JAKARTA , harianpijar.com – Mantan Menteri Dalam Negeri, Gamawan Fauzi, saat memberikan kesaksiannya di Pengadilan Tipikor Jakarta, Kamis 16 Maret 2017 kemarin, menyalahkan masyarakat terkait terhambatnya proyek e-KTP.

Menurut Gamawan Fauzi, proyek e-KTP dimenangkan konsorsium Perusahaan Umum Percetakan Negara Republik Indonesia (Perum PNRI). Lain itu, konsorsium itu terdiri atas Perum PNRI, PT Superintending Company of Indonesia (Sucofindo persero), PT LEN Industri (persero), PT Quadra Solution, dan PT Sandipala Arthaputra.

Lebih lanjut, ditegaskan Gamawan Fauzi, hambatan terjadi saat pelaksana proyek harus melakukan perekaman data penduduk. Menurutnya, kesulitan terjadi saat masyarakat banyak yang tidak datang untuk menyerahkan data.

“Karena menurut undang-undang, yang aktif itu rakyat, bukan pemerintah,” tegas Gamawan Fauzi.

Selanjutnya, juga dijelaskan Gamawan Fauzi, jika masyarakat sedikit yang berinisiatif datang dan menyerahkan data identitas, maka pelaksana proyek e-KTP harus bersusah payah melakukan sosialisasi hingga ke tingkat kecamatan.

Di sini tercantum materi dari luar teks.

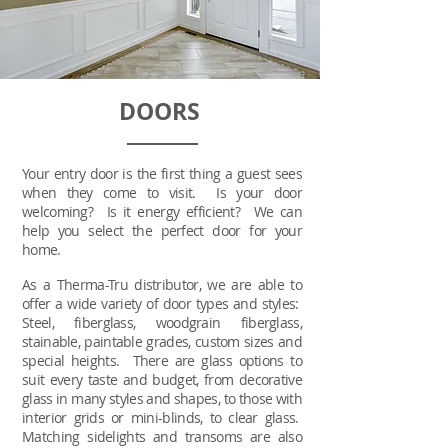
DOORS
Your entry door is the first thing a guest sees
when they come to visit. Is your door
welcoming? Is it energy efficient? We can
help you select the perfect door for your
home.
As a Therma-Tru distributor, we are able to
offer a wide variety of door types and styles:
Steel, fiberglass, woodgrain fiberglass,
stainable, paintable grades, custom sizes and
special heights. There are glass options to
suit every taste and budget, from decorative
glass in many styles and shapes, to those with
interior grids or mini-blinds, to clear glass.
Matching sidelights and transoms are also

“Saya yakin sampai sekarang ada yang tidak datang untuk merekam,” jelas Gamawan Fauzi.

Sementara, menurut Gamawan Fauzi, bisa saja hambatan juga terjadi pada pelaksana proyek e-KTP. Namun, yang tahu detail mengenai hambatan adalah pejabat pembuat komitmen dan pejabat pengguna anggaran.